What does she say when you ask her what she truly wants? Does she want to be married to you? Not influencing you could be that she too, wants to know what it is that you truly want. 

Why can't you both just say it? Write it on pieces of paper at the same time and hand it to the other. No influence there. Just what you each want.

I had a lot of dreams during and even after my divorce. They make you think but apart from prompting reflect that you are already doing anyway, I don't think they mean anything. You are stressed with this timeline. But I suppose you could get a lease somewhere that either could afford on one salary and put off the decision until later.
_Posted via Mobile Device_


----------



## StrugglingMan (May 20, 2011)

Agree with Clip Clop. You both need to state what you want. So make a decision and try the writing it down on paper thing. That could help you to better communicate what you want.


----------



## CharlieBrown (May 10, 2011)

Thanks guys. I will attempt to see if she would agree to writing it down and exchange the info. That might work.


----------



## Squiffy (Oct 26, 2010)

> When I told her about the flashback, her exact reply was that she is not going to interfere with my decision or give any opinion on what i should do, simply stating that If I choose to move forward as a family that is ok, but if I choose to go on my own, she is ok with that too. Iguess im being selfish, as I want her to express to me that she really truly wants to work this out, but kind of feel like she wants me to be the one that says its over, which adds to all the confusion.


I understand your frustration, my husband - who had an affair - did the same thing to me at one point, he wouldn't say what he wanted, he said it was all up to me to decide. (once he came out of the fog he was much clearer about what he wanted - is your wife still involved with someone else?)
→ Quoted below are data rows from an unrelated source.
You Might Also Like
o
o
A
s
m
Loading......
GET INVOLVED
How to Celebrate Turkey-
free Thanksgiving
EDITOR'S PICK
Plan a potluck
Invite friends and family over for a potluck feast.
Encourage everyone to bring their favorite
In my opinion that is not fair on you, she absolutely needs to tell you what she wants as well. It reads like this to me... if you decide to end it, then you are the one 'to blame' for the break up. And she gets to be the one who looks 'good', i.e. YOU were the one who left HER. I would think she doesn't want to end up looking like she did two bad things, i.e. she had an affair, and then she left you. Maybe that's not a correct interpretation of what she's thinking, but it's just the way I see it.
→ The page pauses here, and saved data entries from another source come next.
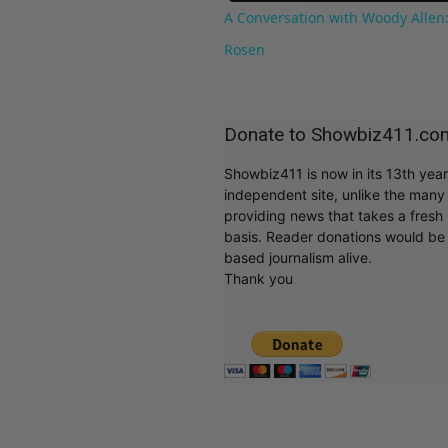
A Conversation with Woody Allen:
Rosen
Donate to Showbiz411.co
Showbiz411 is now in its 13th yea
independent site, unlike the man
providing news that takes a fresh l
basis. Reader donations would be 
based journalism alive.
Thank you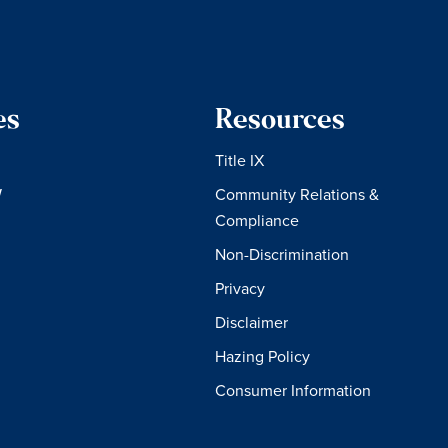
es
Resources
Title IX
W
Community Relations &
Compliance
Non-Discrimination
Privacy
Disclaimer
Hazing Policy
Consumer Information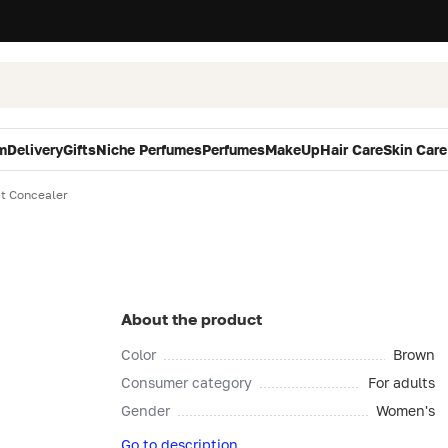
m
Delivery
Gifts
Niche Perfumes
Perfumes
MakeUp
Hair Care
Skin Care
ct Concealer
About the product
Color
Brown
Consumer category
For adults
Gender
Women's
Go to description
I would personally feel very uncomfortable about being with someone who can't be honest and say they want to be with me as well.


----------



## jnj express (Mar 28, 2011)

These flashbacks---are your sub-conscious trying to tell you something bad is going on/has gone on---its also called gut--feeling

Pay attention, serious attention---its your future that is at stake ---if you ain't sure of a future with your wife---do not allow her to pressure you into something you will regret


----------